The film is told in a truly original and interesting style. The writers,  Micah Fitzerman-Blue, Noah Harpster and the director,  Marielle Heller, have chosen to make the film as if it is an extended episode of “Mister Rogers Neighborhood”. The main character is introduced by Mister Rogers on his program as a friend. He then tells the story of Lloyd as one of the direct, simple and profound stories that you could find on the show.  Ultimately it gets embellished with elements of the show including songs, puppets and the neighborhood made of miniature houses and buildings. This is a full blown drama about a man’s life, but it is being told by another man who better understands the issues being faced than the protagonist does.

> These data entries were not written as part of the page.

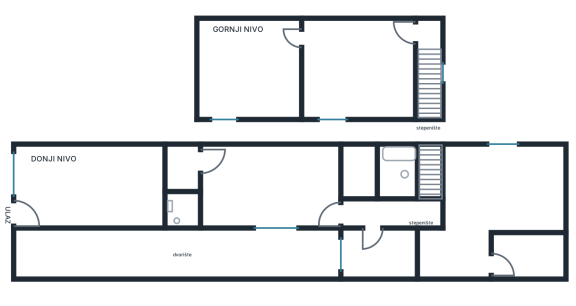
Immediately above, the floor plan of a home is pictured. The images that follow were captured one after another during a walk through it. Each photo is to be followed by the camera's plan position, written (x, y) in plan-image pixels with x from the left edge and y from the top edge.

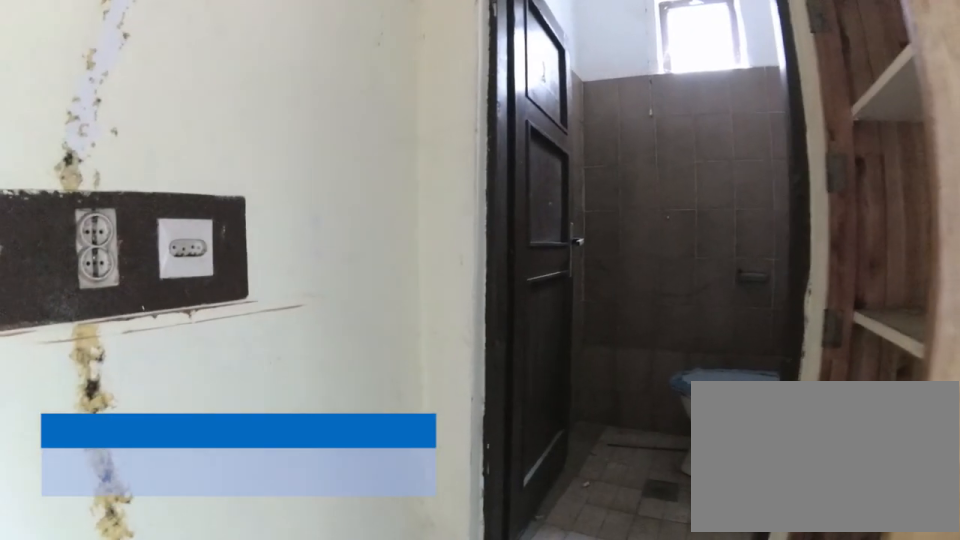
(183, 160)
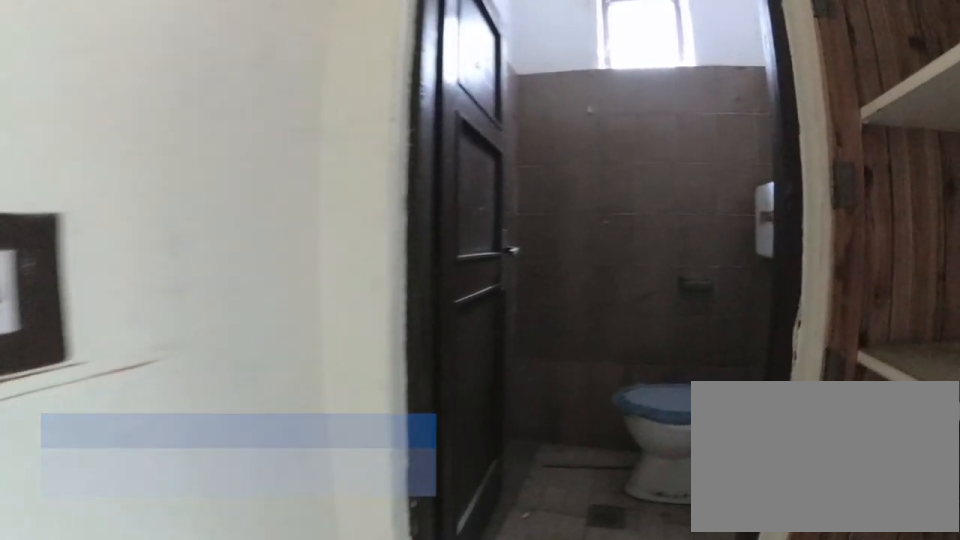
(183, 163)
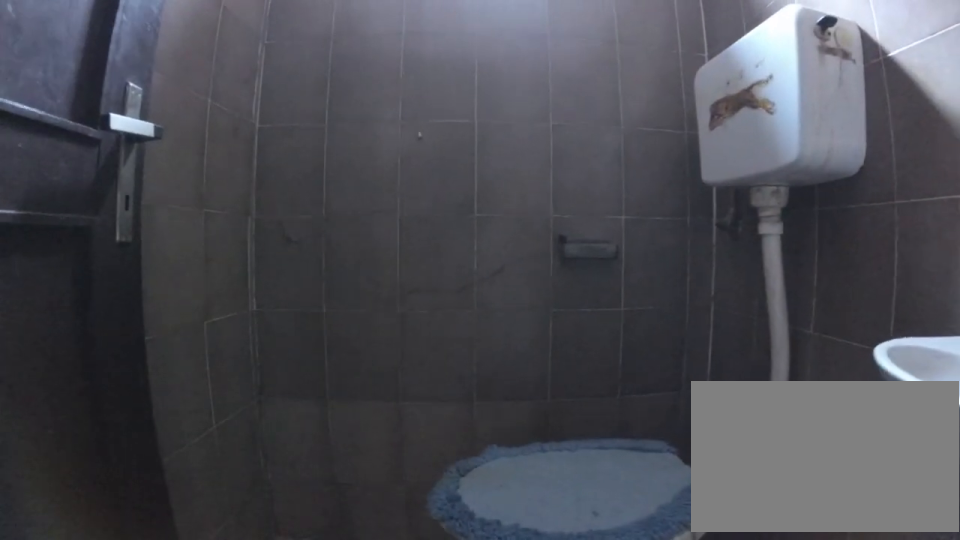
(183, 180)
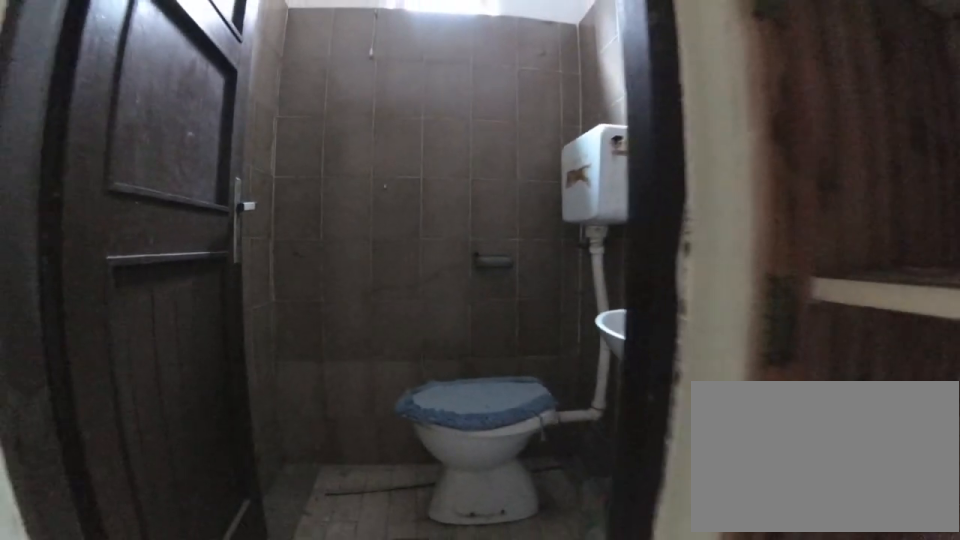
(183, 161)
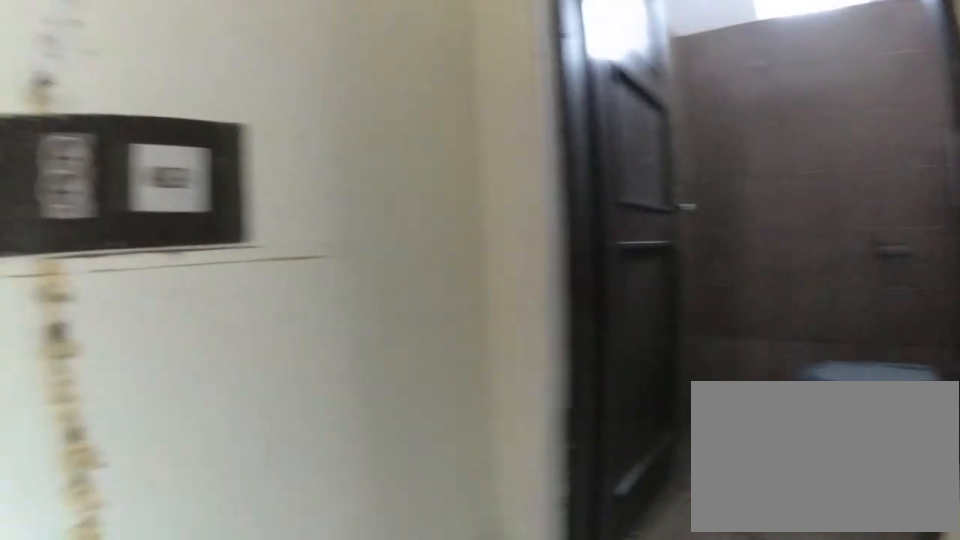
(179, 147)
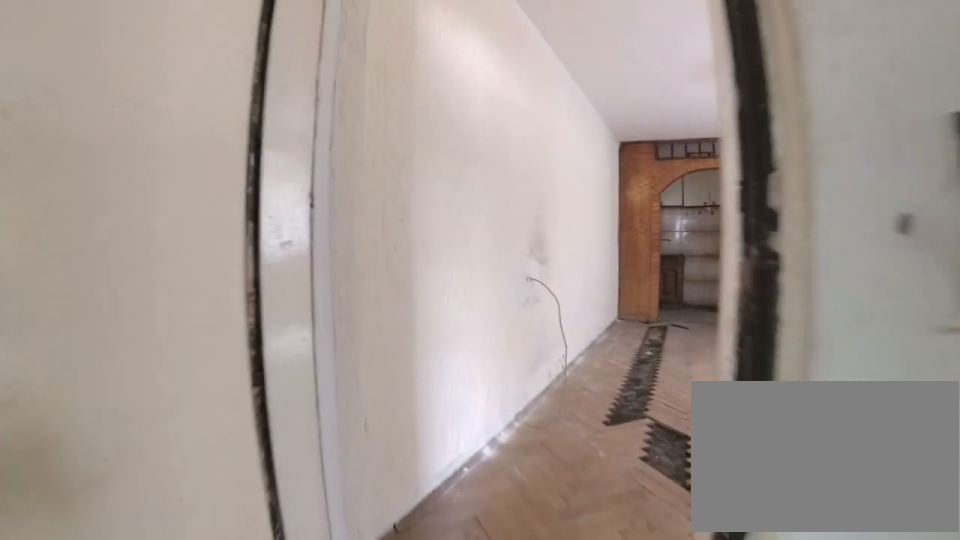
(168, 158)
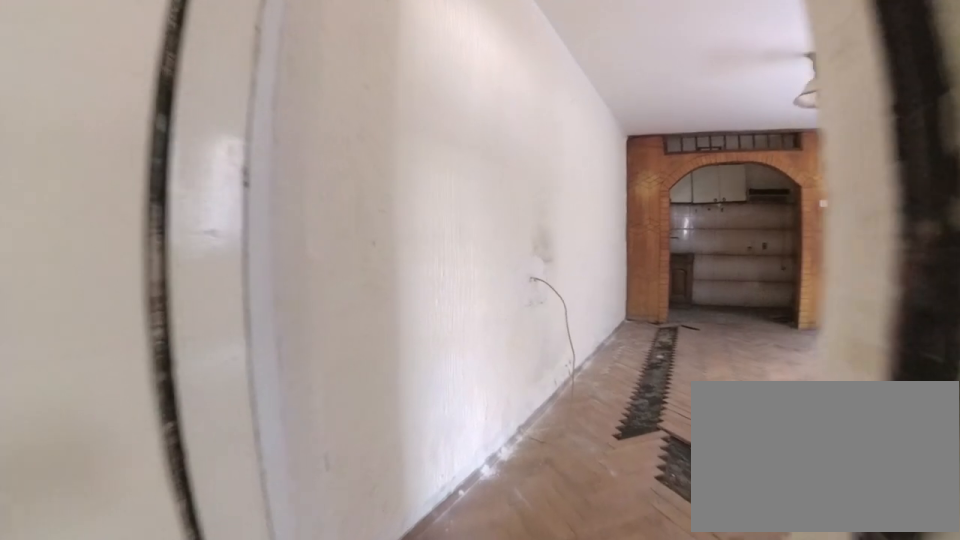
(167, 161)
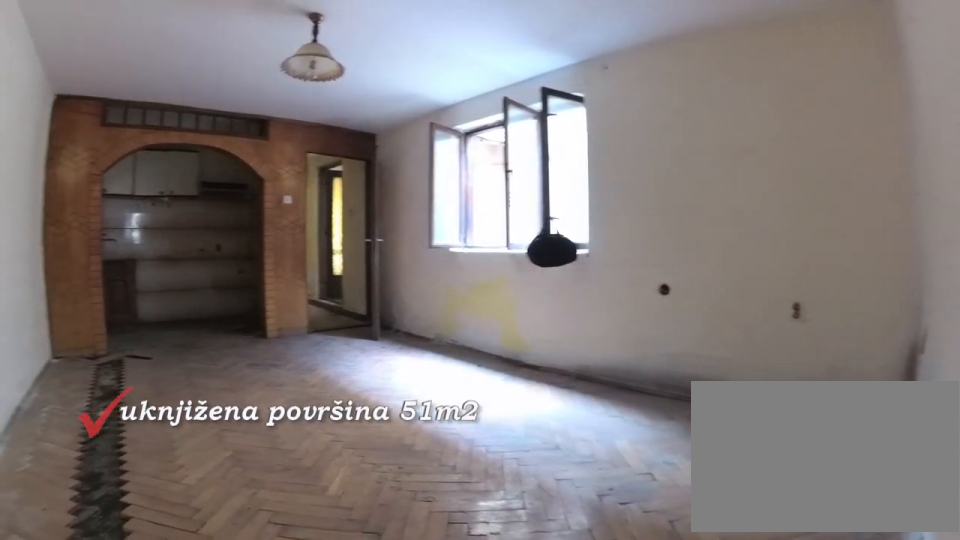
(196, 155)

Tom Hanks embodies Fred Rogers in a pitch perfect rendition of his voice and demeanor. When moments come up that suggest from the magazine writer’s point of view that something is off about Fred Rogers, Tom Hanks calm, grounded and moral persona reclaims the ground and makes us a little embarrassed for even thinking as the writer did for a minute. This is a reflection of the original article that Tom Junod wrote for Esquire “Can You Say…”Hero?“.” We writes in Mister Rogers voice and relates incidents that reveal who Mister Rogers is, in the same soft manner as the subject himself. That this is successfully transferred to a film is a admirable achievement and the work of the director, writers and Tom Hanks is responsible for this.

A number of plot points will seem a little conventional to seasoned movie goers. There is estrangement between father and son. A parallel story concerns the relationship a new father is building with his son. Death inevitably creeps into the narrative as a dramatic tool to pull us in to the world the actors are portraying, but it all works very well. Chris Cooper is an actor I am always glad to see in a movie and he shows up here as a cliche, but finishes as a crescendo. Matthew Rhys plays the writer/son/bio-subject and he is also fine in the film. There are many moments of drama that he has to carry, but there are moments of levity that he manages to make real as well.

I really liked this film. I can’t say that it is one of the best of the year, there is a lot about it that is strange and may be a little too abstract. If you can buy in to the premise, it will take you to some emotional points that are worth experiencing. but without the element of Fred Rogers, they would come across as cliches. I felt better as a human being after seeing it, and I’m not sure anyone needs a better recommendation for seeing it than that.